==== Exercise material ====

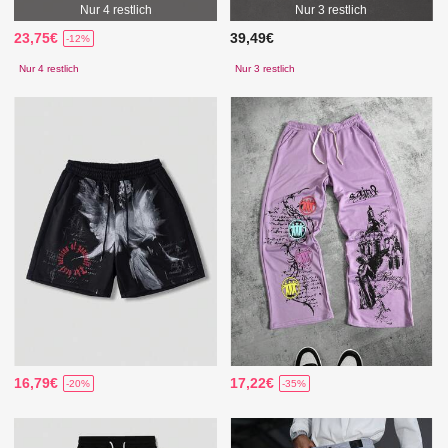
Nur 4 restlich
Nur 3 restlich
23,75€
39,49€
-12%
Nur 4 restlich
Nur 3 restlich
16,79€
17,22€
-20%
-35%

====

## [Task to complete]
Each line of the data above is to be output exactly; the pictures are not to appear.

## [Response to the task]
Nur 4 restlich
Nur 3 restlich
23,75€
39,49€
-12%
Nur 4 restlich
Nur 3 restlich
16,79€
17,22€
-20%
-35%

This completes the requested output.